ACTIVITIES:
[1] Update the platform engineering article between "Platform Engineering: Building" and "that actually help.", inclusive, so that "development teams" reads "engineering teams".
[2] How would you translate this sentence from the platform engineering article into Spanish: "Instead of every team solving the same infrastructure problems, platform teams create self-service capabilities that others can use."
[3] Which command-line flags are passed to the "platform create service" command in the platform engineering article?

PASSAGE FOR REVIEW:
┏━━
Platform Engineering: Building Internal Developer Platforms

October 19, 2020

Platform engineering has emerged as a discipline for making development teams more productive. Instead of every team solving the same infrastructure problems, platform teams create self-service capabilities that others can use.

Here’s how to build internal developer platforms that actually help.

What Platform Engineering Is

The Problem It Solves

Without platforms:

Team A: Figures out Kubernetes deployment
Team B: Figures out Kubernetes deployment (differently)
Team C: Figures out Kubernetes deployment (also differently)

Result:
- Duplicated effort
- Inconsistent practices
- Different security postures
- Hard to maintain

With platforms:

Platform Team: Creates deployment abstraction
All Teams: Use standardized, secure, maintained deployment

Result:
- Consistent practices
- Centralized improvements
- Teams focus on business logic

Platform as Product

Treat the platform like a product:

Core Components

Golden Paths

Paved roads for common tasks:

# Example: "Create a new service" golden path
steps:
  1. Run template generator
     - Scaffolds code structure
     - Creates CI/CD pipeline
     - Sets up monitoring
     - Creates initial infrastructure

  2. Push to repository
     - Triggers automated setup
     - Creates namespaces
     - Configures secrets
     - Deploys to dev environment

  3. Follow README
     - Local development setup
     - Testing instructions
     - Deployment guide

Service Templates

Standardized starting points:

# Generate new service
platform create service \
  --name order-api \
  --type http-api \
  --language go \
  --team orders

# Creates:
# - Repository with standard structure
# - Dockerfile following best practices
# - Kubernetes manifests
# - CI/CD pipeline
# - Monitoring dashboards
# - Initial documentation

Template structure:

templates/http-api-go/
├── {{.Name}}/
│   ├── cmd/
│   │   └── main.go
│   ├── internal/
│   │   ├── handler/
│   │   └── service/
│   ├── Dockerfile
│   ├── Makefile
│   └── README.md
├── .github/
│   └── workflows/
│       └── ci.yaml
├── k8s/
│   ├── base/
│   └── overlays/
└── monitoring/
    └── dashboard.json

Self-Service Infrastructure

Developers provision what they need:

# Developer requests a database
apiVersion: platform.example.com/v1
kind: Database
metadata:
  name: orders-db
  namespace: orders-team
spec:
  engine: postgres
  version: "13"
┗━━
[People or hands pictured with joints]
┏━━
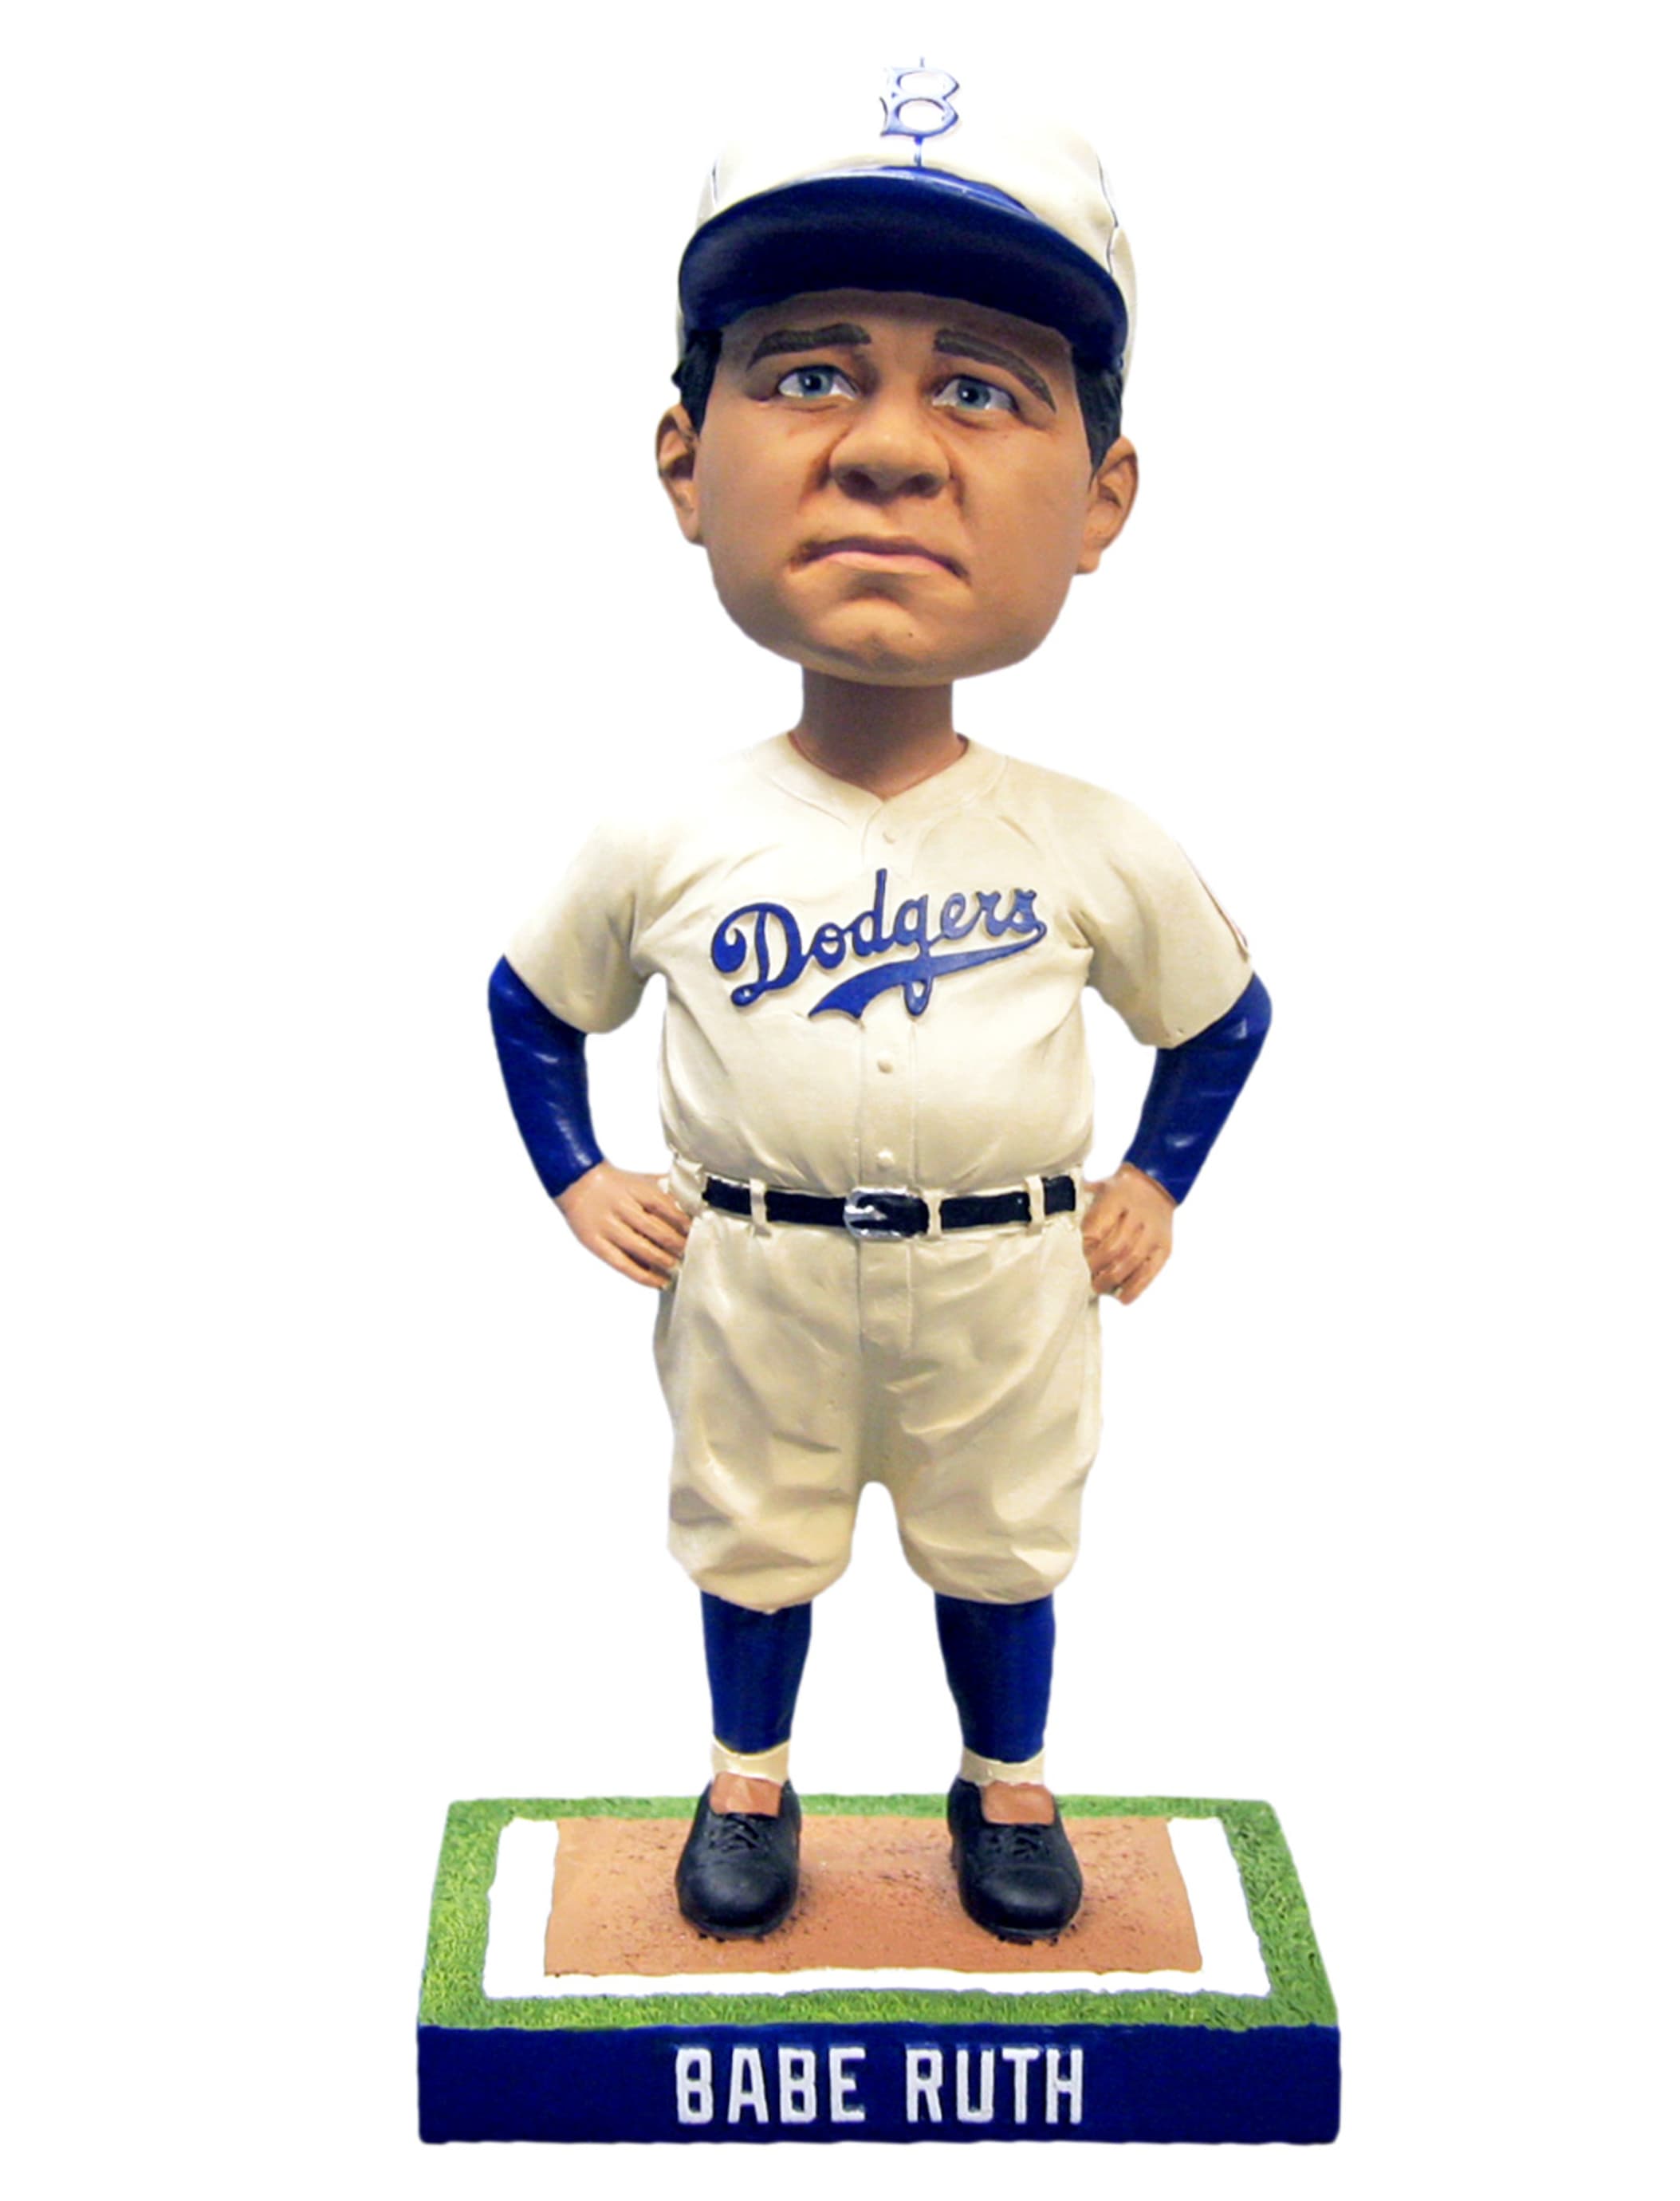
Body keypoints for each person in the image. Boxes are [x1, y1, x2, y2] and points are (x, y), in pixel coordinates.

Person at [489, 65, 1271, 1943]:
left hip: (1006, 1268)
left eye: (982, 389)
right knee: (752, 1541)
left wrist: (1156, 1180)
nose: (892, 454)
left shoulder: (1086, 838)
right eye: (810, 375)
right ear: (689, 461)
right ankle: (746, 1783)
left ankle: (1009, 1787)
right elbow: (531, 999)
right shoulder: (671, 830)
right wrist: (576, 1174)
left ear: (1101, 498)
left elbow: (1224, 1016)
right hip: (751, 1262)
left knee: (1002, 1547)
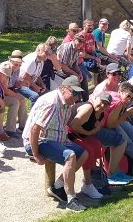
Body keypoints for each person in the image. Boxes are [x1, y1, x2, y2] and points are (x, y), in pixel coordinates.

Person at [22, 76, 89, 212]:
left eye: (78, 93)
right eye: (73, 92)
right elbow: (34, 130)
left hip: (55, 139)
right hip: (39, 141)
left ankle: (57, 186)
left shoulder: (66, 102)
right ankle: (71, 200)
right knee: (70, 155)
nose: (76, 97)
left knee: (83, 153)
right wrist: (36, 155)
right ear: (63, 89)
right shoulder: (52, 103)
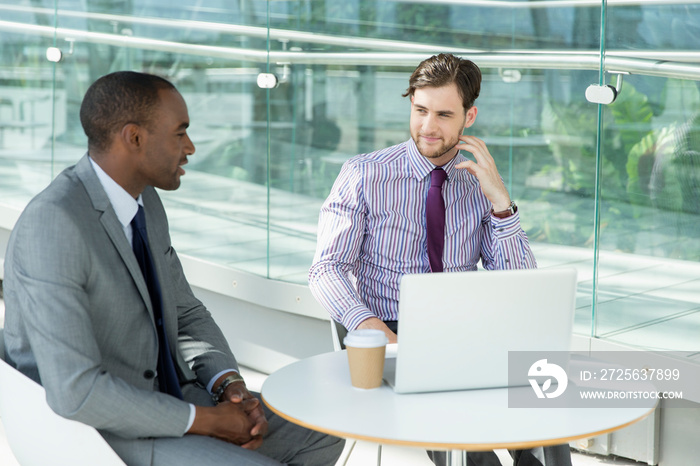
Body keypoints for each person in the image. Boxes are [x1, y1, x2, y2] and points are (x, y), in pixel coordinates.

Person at [3, 71, 344, 466]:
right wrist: (206, 421)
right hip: (103, 433)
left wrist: (228, 385)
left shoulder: (145, 201)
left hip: (175, 396)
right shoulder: (54, 224)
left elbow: (185, 312)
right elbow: (76, 391)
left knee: (324, 426)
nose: (191, 147)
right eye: (179, 133)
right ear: (134, 138)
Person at [309, 54, 569, 466]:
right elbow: (326, 270)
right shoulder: (364, 175)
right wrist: (370, 327)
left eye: (444, 114)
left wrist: (501, 204)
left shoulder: (477, 182)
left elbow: (520, 285)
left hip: (463, 330)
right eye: (420, 110)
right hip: (388, 328)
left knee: (542, 394)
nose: (428, 127)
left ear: (470, 117)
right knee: (464, 429)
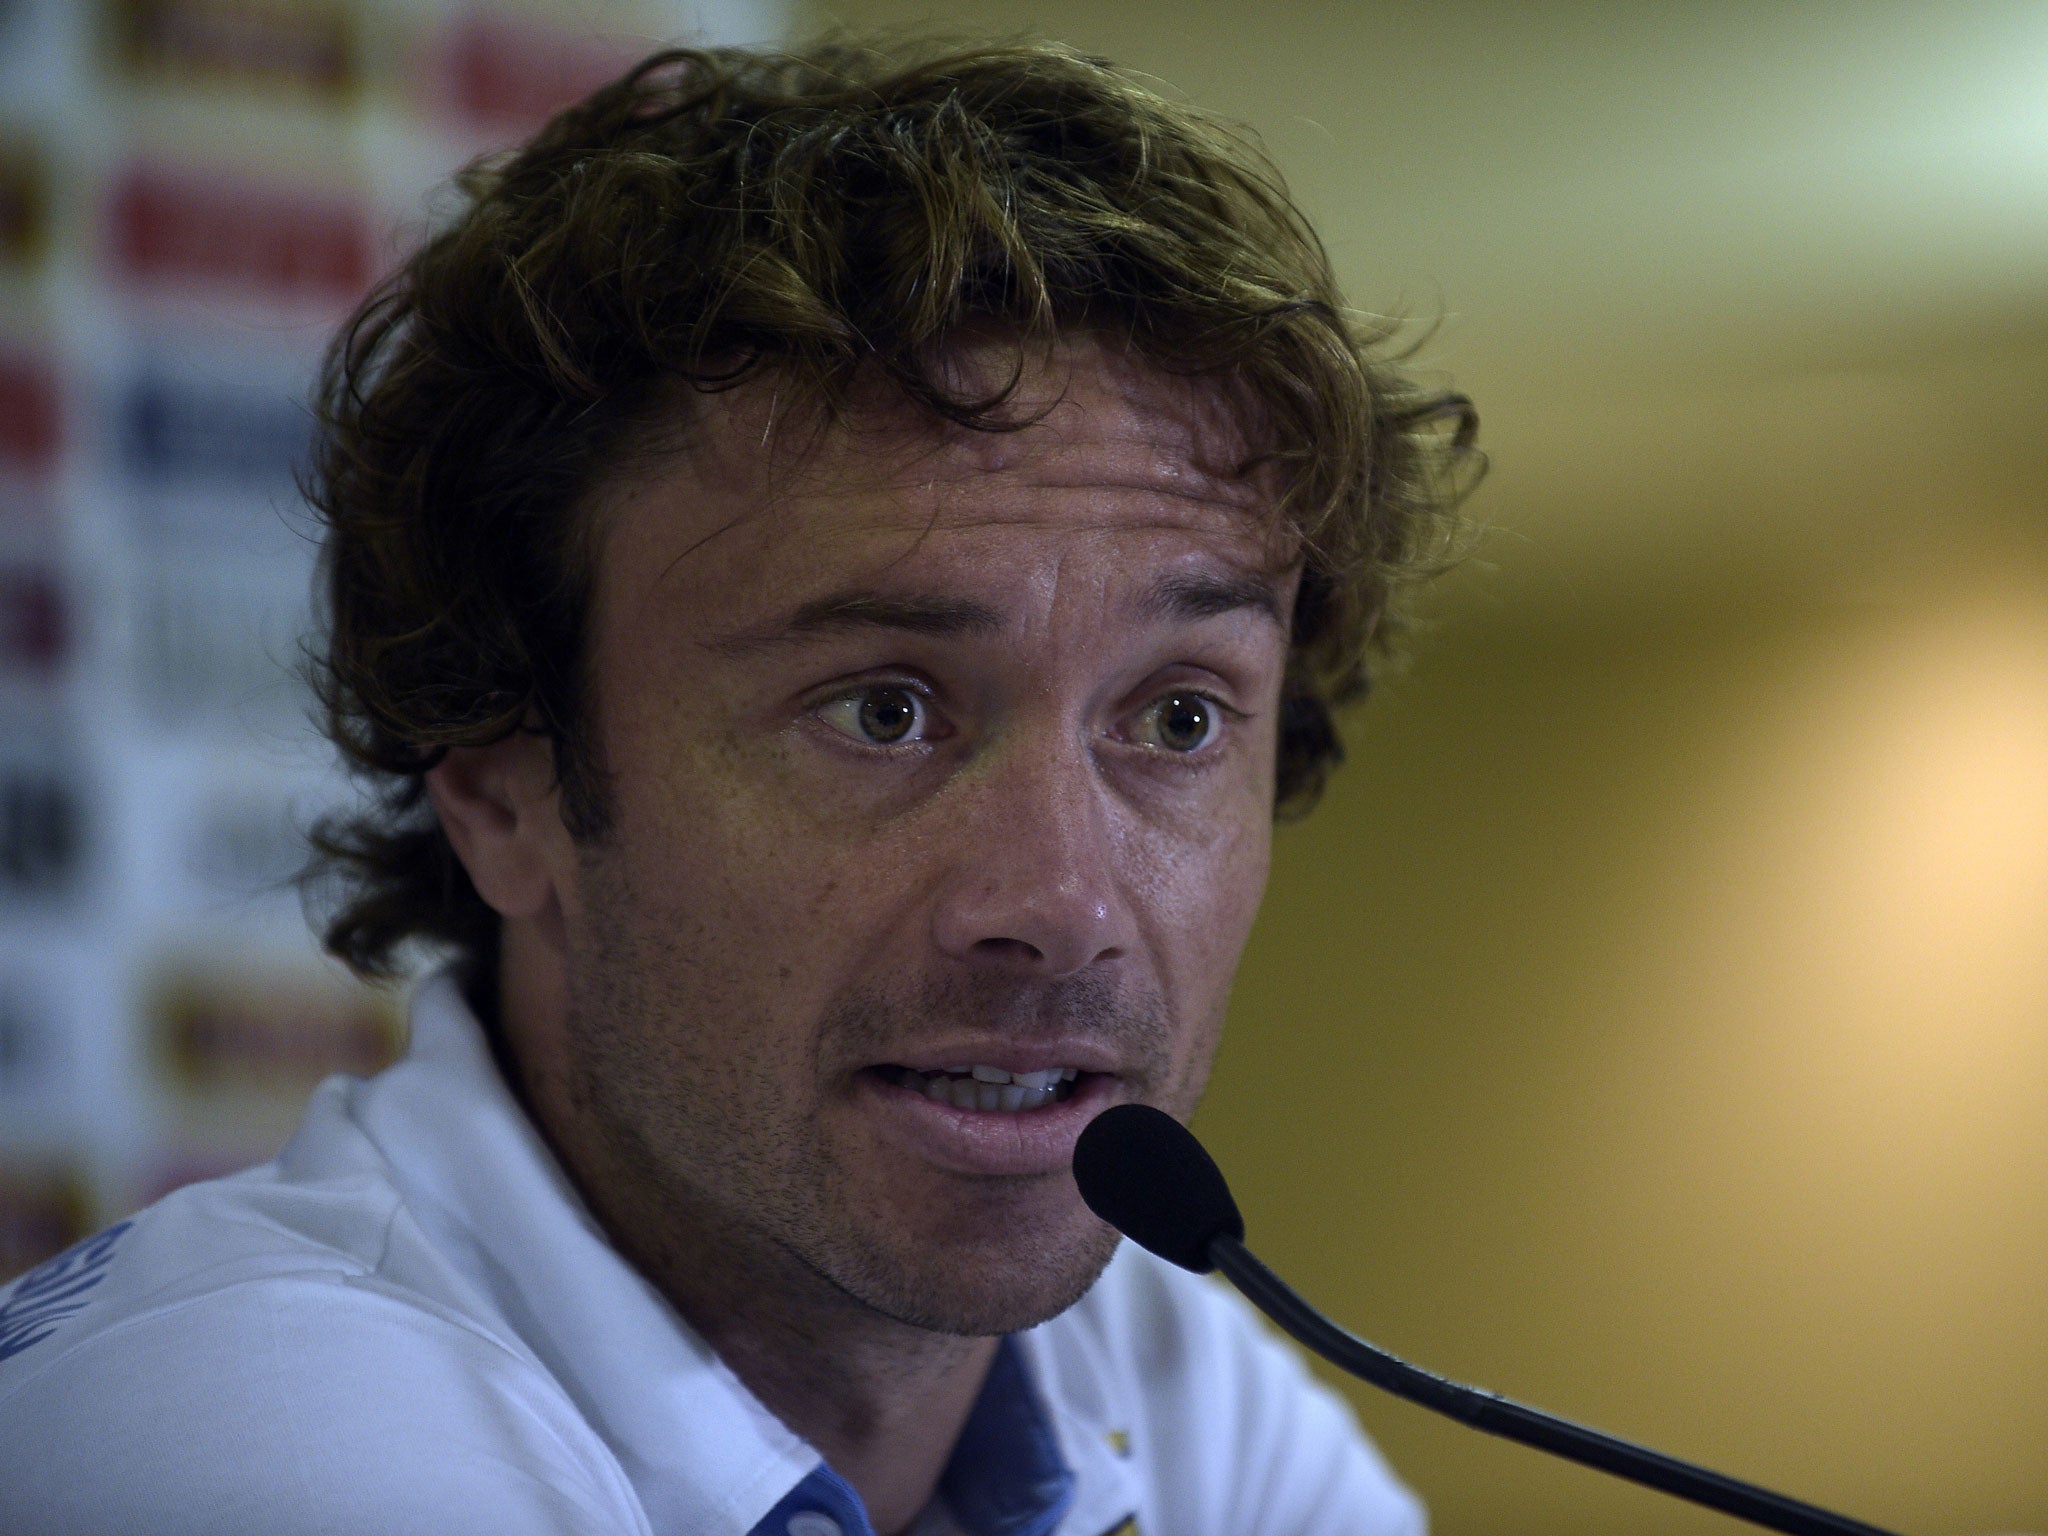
┗━━
RESULTS FOR THE EXERCISE:
[1]
Platform Engineering: Building Internal Developer Platforms

October 19, 2020

Platform engineering has emerged as a discipline for making engineering teams more productive. Instead of every team solving the same infrastructure problems, platform teams create self-service capabilities that others can use.

Here’s how to build internal developer platforms that actually help.

[2] En lugar de que cada equipo resuelva los mismos problemas de infraestructura, los equipos de plataforma crean capacidades de autoservicio que otros pueden usar.

[3]
--name
--type
--language
--team